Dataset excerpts
= = = = =
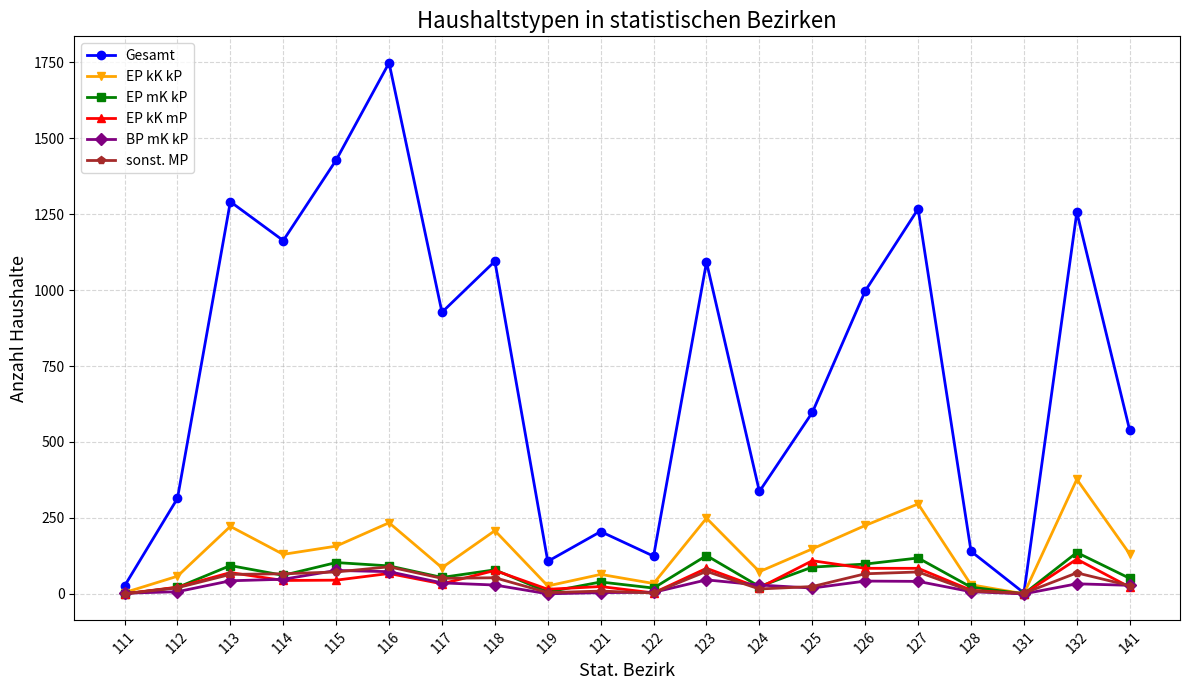

At which category does Gesamt reach its first local peak?

113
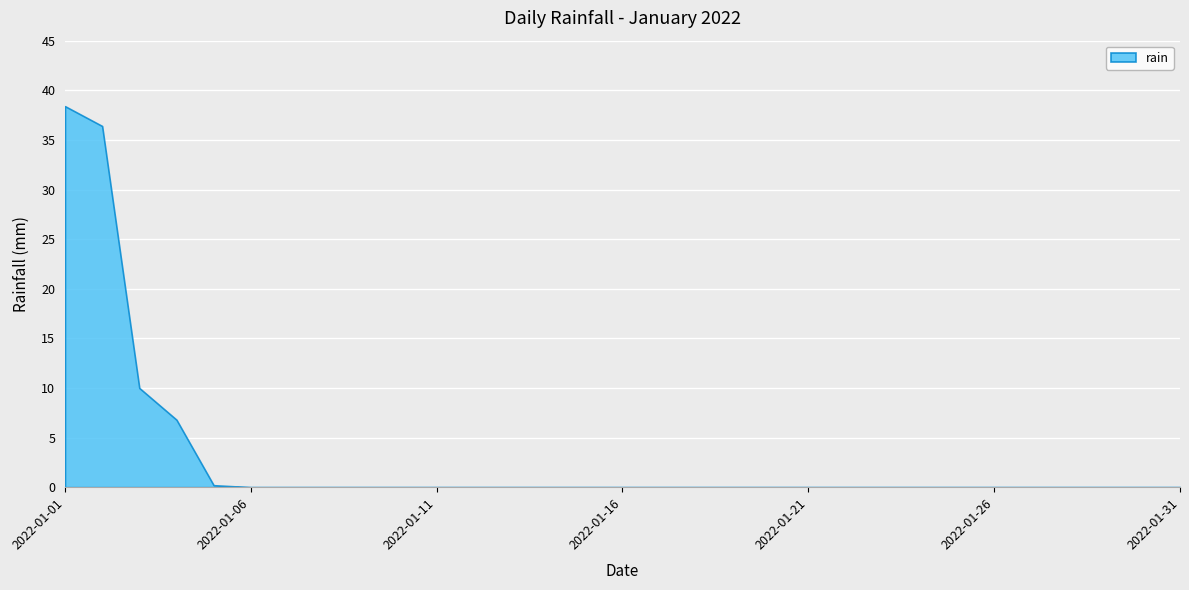

At which label is the value closest to 19?

2022-01-03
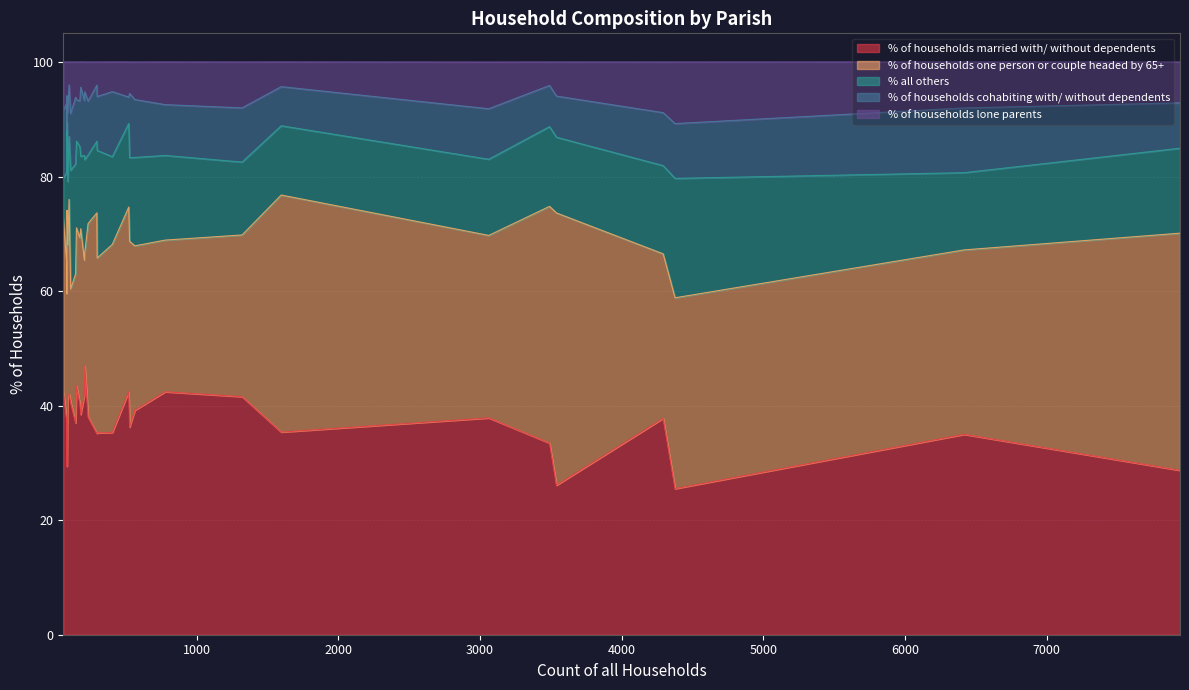

Which series has the largest total across all categories?

% of households married with/ without dependents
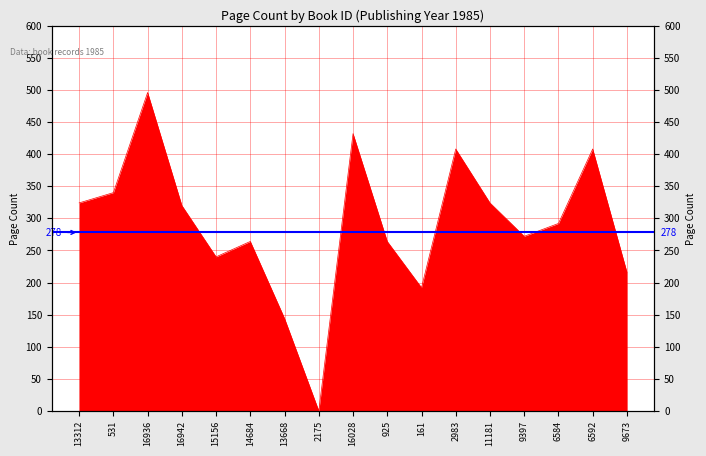

What position from the right is 16942?

14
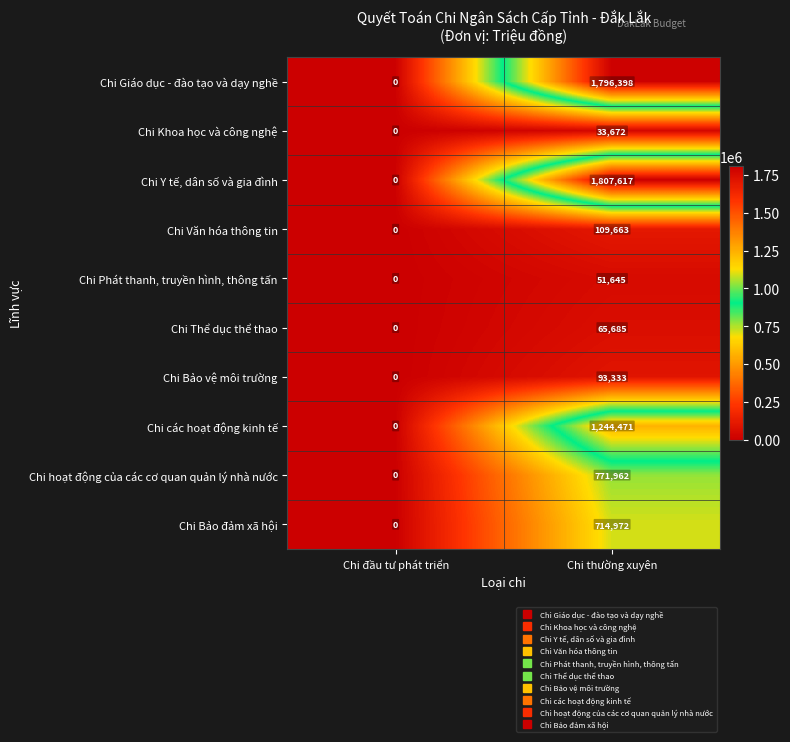

What is the total value across all series at Chi thường xuyên?

6689418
= = = = =
» YOUR GOAL
Reproduce all of the data above line for line without changing any wording. Leave the pictures out.

» SOLVED PROBLEM
At which category does Gesamt reach its first local peak?

113

At which label is the value closest to 19?

2022-01-03

Which series has the largest total across all categories?

% of households married with/ without dependents

What position from the right is 16942?

14

What is the total value across all series at Chi thường xuyên?

6689418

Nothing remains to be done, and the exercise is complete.